I did a SW simulation (FEA) training course last week, and was able to play with Flow Simulation during breaks. So I modelled a venturi tube, inlet and outlet diameter of 5m, throat diameter of 1m and a free air speed of 5m/s.

I don't know how good the flow sim is, but the results still, IMO, show what Greg and Grubt have been saying about the operation of a vnturi tube wind generator.

For some reason I cannot use the on-line venturi calculator. But I will give an estimate.

Ignoring other effects the flow velocity will increase in proportion to the square of the diameter change - ie V2/V1 = (D1/D2)^2

Thus, for an initial velocity of 5m/s and a change in diameter from 5m to 1m the flow velocity in the throat is 125m/s.

So, to compare Power.

In the free stream the power is P = 0.5 * rho * pi*D^2/4*V^3*eff = 0.5*1.2*pi*25/4*125*0.4 = 0.59kW

In the throat of the venturi the power is P = 0.5*1.2*pi*1/4*1953125*0.4 = 368kW.

But if we look at the flow simulation results:

We can see that the air velocity is much reduced before the air enters the tube, the stagnation zone, and the maximum flow velocity at the throat is 10.678m/s - someway below the theoretical predicted. The air flow in teh entrance part of the pipe has dropped from the free stream velocity of 5m/s to around 15-2.5m/s.

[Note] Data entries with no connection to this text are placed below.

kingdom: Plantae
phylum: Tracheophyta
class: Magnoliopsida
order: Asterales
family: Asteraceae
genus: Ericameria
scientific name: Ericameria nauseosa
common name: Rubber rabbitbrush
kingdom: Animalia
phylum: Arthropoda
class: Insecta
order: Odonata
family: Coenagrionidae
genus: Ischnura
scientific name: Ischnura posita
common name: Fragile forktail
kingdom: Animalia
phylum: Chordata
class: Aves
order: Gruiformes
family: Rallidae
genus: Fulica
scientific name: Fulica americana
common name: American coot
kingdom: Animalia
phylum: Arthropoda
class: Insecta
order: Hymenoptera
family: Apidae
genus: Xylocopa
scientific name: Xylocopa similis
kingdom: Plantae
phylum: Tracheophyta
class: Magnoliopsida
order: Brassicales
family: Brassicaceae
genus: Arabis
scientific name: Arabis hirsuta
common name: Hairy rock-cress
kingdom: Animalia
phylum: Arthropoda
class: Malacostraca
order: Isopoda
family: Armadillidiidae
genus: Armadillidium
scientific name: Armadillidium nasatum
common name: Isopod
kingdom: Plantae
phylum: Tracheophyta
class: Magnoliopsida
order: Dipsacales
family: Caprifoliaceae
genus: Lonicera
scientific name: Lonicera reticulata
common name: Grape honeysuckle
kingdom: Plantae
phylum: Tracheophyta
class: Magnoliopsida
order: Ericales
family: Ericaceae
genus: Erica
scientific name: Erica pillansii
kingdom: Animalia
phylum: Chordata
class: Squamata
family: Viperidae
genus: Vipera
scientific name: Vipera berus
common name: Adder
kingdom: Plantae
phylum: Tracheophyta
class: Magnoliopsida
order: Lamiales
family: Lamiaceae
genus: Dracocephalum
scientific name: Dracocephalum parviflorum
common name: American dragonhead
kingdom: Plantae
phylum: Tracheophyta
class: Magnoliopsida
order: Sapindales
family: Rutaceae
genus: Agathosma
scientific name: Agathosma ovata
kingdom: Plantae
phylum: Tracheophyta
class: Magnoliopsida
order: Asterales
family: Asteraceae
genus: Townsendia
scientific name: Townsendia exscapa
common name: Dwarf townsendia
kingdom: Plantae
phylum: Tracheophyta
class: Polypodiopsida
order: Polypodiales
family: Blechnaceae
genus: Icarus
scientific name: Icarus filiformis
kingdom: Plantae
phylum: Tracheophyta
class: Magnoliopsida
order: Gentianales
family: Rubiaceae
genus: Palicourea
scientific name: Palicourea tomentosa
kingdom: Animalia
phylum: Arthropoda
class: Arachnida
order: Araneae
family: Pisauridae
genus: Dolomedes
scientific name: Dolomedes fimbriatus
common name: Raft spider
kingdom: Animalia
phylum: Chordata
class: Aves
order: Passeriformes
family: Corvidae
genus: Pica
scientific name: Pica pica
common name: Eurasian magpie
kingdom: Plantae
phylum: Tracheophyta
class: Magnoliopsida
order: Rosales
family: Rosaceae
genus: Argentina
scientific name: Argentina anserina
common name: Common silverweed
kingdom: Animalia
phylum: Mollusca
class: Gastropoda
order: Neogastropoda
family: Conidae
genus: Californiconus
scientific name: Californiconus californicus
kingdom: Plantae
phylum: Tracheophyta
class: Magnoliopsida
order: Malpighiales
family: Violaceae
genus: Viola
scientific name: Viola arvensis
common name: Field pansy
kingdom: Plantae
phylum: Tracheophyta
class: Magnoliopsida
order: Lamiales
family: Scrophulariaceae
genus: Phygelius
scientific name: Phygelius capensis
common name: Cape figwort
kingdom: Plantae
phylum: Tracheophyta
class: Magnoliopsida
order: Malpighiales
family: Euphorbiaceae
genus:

Plugging that back into the equation P = 0.5*1.2*pi*1/4*10.768^2*0.4 = 0.23kW

The power available at the throat is much reduced (to about 30%) due to aerodynamic considerations.

This diagram is of flow trajectories, and it shows that on the exit side of the venturi there is some turbulance.

This diagram also shows that the diameter of free air that actually works its way through teh venturi is much smaller than the entrance diameter of 5m.